Komünizmin, Çin'i içine sürüklediği felaketler buraya kadar anlattıklarımızla sınırlı değildir. Uzun yıllar despot bir rejim altında ezilen Çin'de bugün hem ekonomik hem de sosyal alanda ciddi bir çöküş yaşanmaktadır. Hızla artan işsizlik, ödenmeyen maaşlar, suç oranlarındaki artış ve hemen her gün ülkenin çeşitli yerlerinden gelen eylem ve çatışma haberleri komünizmin bir toplumu içine sürüklediği felaketlerin boyutunu göstermesi açısından çarpıcıdır. Bir yanda insan hakları ihlallerinin yoğun olarak devam etmesi bir yanda adaletsiz gelir dağılımı, Çin'de yaşanan çöküntüyü daha da hızlandırmaktadır. Adeta bir deney tahtası gibi kullanılan Çin halkı bir felaketten bir başka felakete sürüklenmektedir.
Suç dalgasının hızla yayıldığı Çin'de son dönemlerde özellikle hırsızlık, fuhuş ve kadın ticareti, uyuşturucu kullanımı ve ticareti gibi konularda işlenen suçların sayısı hızla artmaktadır. İşsizlik ve kırsal kesimlerden şehirlere yoğun bir şekilde yaşanan göç, özellikle şehirlerde hırsızlık ve soygun olaylarının artmasına neden olmuştur. Genel olarak ülkede en çok ekonomik suçlarda bir artış görülmektedir.
Son yıllarda hızla artan suç türlerinden biri de uyuşturucu ticaretidir. Komünizmin bir neticesi olarak insanlarda oluşan manevi boşluk, uyuşturucu kullanımında ve ticaretinde yoğun bir artış meydana getirmiştir. Yapılan istatistikler, Çin'de uyuşturucu kullananların sayısının hızla artığını göstermektedir.
Suç oranlarında yaşanan artışta dikkat çeken hususlardan birisi de, suç işleyen kadınların sayısında yaşanan artıştır. Yapılan istatistiksel çalışmalar ve araştırmalar kadınlar arasında suç işleme oranının oldukça fazla olduğunu göstermektedir.

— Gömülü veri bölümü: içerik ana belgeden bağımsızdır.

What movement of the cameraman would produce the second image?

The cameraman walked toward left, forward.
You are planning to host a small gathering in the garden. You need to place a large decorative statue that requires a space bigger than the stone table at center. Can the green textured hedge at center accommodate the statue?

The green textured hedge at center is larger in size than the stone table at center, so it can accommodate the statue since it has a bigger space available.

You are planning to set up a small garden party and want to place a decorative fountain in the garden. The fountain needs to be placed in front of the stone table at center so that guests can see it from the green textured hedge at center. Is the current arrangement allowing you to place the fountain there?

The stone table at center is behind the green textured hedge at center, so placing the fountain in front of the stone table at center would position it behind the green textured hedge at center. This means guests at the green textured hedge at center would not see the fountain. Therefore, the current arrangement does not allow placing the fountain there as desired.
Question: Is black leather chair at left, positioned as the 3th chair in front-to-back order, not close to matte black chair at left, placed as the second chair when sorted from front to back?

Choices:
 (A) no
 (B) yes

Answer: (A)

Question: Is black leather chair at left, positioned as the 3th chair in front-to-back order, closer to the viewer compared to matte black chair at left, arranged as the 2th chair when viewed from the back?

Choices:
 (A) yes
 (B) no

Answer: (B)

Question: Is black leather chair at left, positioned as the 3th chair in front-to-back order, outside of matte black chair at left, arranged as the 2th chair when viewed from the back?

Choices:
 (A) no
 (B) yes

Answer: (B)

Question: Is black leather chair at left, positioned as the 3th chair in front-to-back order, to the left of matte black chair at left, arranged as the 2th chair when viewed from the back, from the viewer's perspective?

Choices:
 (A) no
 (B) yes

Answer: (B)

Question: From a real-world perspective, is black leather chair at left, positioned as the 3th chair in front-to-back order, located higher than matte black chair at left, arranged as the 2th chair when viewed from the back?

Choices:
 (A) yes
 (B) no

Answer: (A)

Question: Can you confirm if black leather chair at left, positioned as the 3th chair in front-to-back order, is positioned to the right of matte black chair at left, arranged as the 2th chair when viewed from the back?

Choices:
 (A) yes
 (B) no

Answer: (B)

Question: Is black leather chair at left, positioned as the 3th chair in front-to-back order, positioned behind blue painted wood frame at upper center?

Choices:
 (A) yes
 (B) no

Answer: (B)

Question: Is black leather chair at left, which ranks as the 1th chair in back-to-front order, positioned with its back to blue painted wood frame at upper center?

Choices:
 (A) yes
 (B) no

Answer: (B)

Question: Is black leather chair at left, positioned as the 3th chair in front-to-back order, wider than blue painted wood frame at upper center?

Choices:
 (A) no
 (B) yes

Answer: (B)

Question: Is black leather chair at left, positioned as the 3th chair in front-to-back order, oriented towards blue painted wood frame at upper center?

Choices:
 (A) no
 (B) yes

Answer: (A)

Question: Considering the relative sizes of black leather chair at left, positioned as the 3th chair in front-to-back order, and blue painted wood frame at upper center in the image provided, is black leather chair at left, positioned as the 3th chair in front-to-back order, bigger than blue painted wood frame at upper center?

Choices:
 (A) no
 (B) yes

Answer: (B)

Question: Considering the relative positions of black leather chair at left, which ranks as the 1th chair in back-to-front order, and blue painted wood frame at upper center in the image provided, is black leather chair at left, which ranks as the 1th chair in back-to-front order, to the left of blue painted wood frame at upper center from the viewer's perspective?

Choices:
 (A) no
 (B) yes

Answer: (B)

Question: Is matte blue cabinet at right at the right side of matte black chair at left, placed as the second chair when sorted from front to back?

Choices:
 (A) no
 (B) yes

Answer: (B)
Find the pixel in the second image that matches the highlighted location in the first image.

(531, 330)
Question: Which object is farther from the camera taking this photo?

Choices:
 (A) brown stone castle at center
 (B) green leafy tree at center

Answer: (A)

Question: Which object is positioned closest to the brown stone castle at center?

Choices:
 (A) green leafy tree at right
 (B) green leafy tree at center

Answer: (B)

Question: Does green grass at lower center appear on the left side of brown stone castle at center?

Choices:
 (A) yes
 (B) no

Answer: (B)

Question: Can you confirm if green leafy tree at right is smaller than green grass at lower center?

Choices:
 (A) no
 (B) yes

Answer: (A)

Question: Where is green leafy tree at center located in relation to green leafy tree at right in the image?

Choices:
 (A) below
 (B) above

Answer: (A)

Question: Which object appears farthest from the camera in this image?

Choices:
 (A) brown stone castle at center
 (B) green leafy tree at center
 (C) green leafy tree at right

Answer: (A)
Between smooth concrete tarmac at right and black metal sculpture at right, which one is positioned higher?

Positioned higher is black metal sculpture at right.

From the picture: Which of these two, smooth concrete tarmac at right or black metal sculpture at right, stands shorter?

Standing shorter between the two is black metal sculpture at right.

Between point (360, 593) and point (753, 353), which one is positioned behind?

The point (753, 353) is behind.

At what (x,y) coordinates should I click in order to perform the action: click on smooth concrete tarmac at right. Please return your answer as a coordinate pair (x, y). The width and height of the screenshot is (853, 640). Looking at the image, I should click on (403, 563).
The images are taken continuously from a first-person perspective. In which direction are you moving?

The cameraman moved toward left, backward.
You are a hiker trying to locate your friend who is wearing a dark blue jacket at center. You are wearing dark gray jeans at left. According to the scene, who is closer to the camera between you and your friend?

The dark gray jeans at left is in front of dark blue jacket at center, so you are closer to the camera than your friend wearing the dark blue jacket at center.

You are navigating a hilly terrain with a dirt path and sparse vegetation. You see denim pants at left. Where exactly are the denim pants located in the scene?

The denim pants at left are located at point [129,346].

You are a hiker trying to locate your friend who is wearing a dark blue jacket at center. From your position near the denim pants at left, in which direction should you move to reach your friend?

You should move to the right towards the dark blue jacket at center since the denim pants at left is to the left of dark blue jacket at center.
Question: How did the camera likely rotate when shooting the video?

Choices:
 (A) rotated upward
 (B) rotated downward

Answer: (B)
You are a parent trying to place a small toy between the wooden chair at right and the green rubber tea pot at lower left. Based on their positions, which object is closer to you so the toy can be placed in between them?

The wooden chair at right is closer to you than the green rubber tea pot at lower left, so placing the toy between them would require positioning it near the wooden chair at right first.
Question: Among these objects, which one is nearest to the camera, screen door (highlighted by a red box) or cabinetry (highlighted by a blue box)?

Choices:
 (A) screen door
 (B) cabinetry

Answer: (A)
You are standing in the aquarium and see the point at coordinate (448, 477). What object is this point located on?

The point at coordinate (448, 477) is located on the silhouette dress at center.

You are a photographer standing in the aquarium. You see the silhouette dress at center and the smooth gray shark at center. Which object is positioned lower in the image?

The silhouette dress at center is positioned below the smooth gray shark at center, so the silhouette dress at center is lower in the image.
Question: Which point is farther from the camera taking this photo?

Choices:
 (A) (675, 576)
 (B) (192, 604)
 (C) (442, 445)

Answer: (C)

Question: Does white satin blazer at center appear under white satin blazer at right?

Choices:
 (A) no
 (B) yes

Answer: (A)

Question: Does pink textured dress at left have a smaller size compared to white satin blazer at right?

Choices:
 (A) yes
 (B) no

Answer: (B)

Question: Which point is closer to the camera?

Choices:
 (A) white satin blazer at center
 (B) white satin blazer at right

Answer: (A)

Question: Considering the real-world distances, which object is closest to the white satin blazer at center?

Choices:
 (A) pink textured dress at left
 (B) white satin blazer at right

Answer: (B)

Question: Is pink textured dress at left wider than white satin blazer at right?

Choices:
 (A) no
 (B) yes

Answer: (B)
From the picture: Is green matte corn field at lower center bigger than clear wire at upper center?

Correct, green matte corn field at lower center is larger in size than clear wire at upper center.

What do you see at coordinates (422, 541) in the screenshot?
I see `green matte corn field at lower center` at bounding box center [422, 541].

Bununla birlikte tecavüz, kadın ticareti gibi kadınlara karşı işlenen suçlarda da bir artış söz konusudur. Kadınların ve çocukların fuhuş ticaretinde kullanılmasına oldukça sık rastlanmaktadır. Yalnız bu nedenle pek çok kişi gözaltına alınıp tutuklanmıştır. Toplumda yaşanan ahlaki dejenarasyonun önemli göstergeleri arasında bulunan bu suçların yanı sıra, rüşvetin yayılması da Çin'deki toplumsal çöküntüyü gösteren bir başka unsurdur.
İnsanların da hayvanlar gibi terbiye edilebileceğini düşünen ve manevi eğitimi göz ardı eden Çin Komünist Partisi, görüldüğü gibi kendi elleri ile ortaya çıkardığı bir canavarla mücadele etmeye çalışmaktadır. Ve tüm bu manzara karşısında çözümü daha çok şiddete başvurmakta görmektedir. Oysa yaşanan maddi ve ahlaki çöküntüyü engellemenin yolu daha çok insan tutuklamak, daha çok kişiyi idam etmek, daha çok insanı cezalandırmak değildir. Çin, tüm komünist rejimlerin yaşadığı kaçınılmaz sonu yaşamaktadır ve böyle bir sorunun üstesinden gelebilmenin ilk adımı manen sağlıklı ve güçlü bir neslin yetiştirilmesidir. Çünkü ancak manen güçlü olanlar hiçbir koşulda ahlaksızlığa ve kötülüğü yanaşmazlar. Allah'ı ve dini tanımayan, Allah'tan korkmayan ve hesap vereceğini ummayan bir insanın, kötülükten uzak durması için hiçbir sebep yoktur. Onu çirkin bir hayattan uzak tutacak olan, kötü ahlak göstermesine mani olabilecek olan yalnızca din ahlakıdır. Çünkü Allah iman edenlere çirkin fiilleri yasaklamıştır.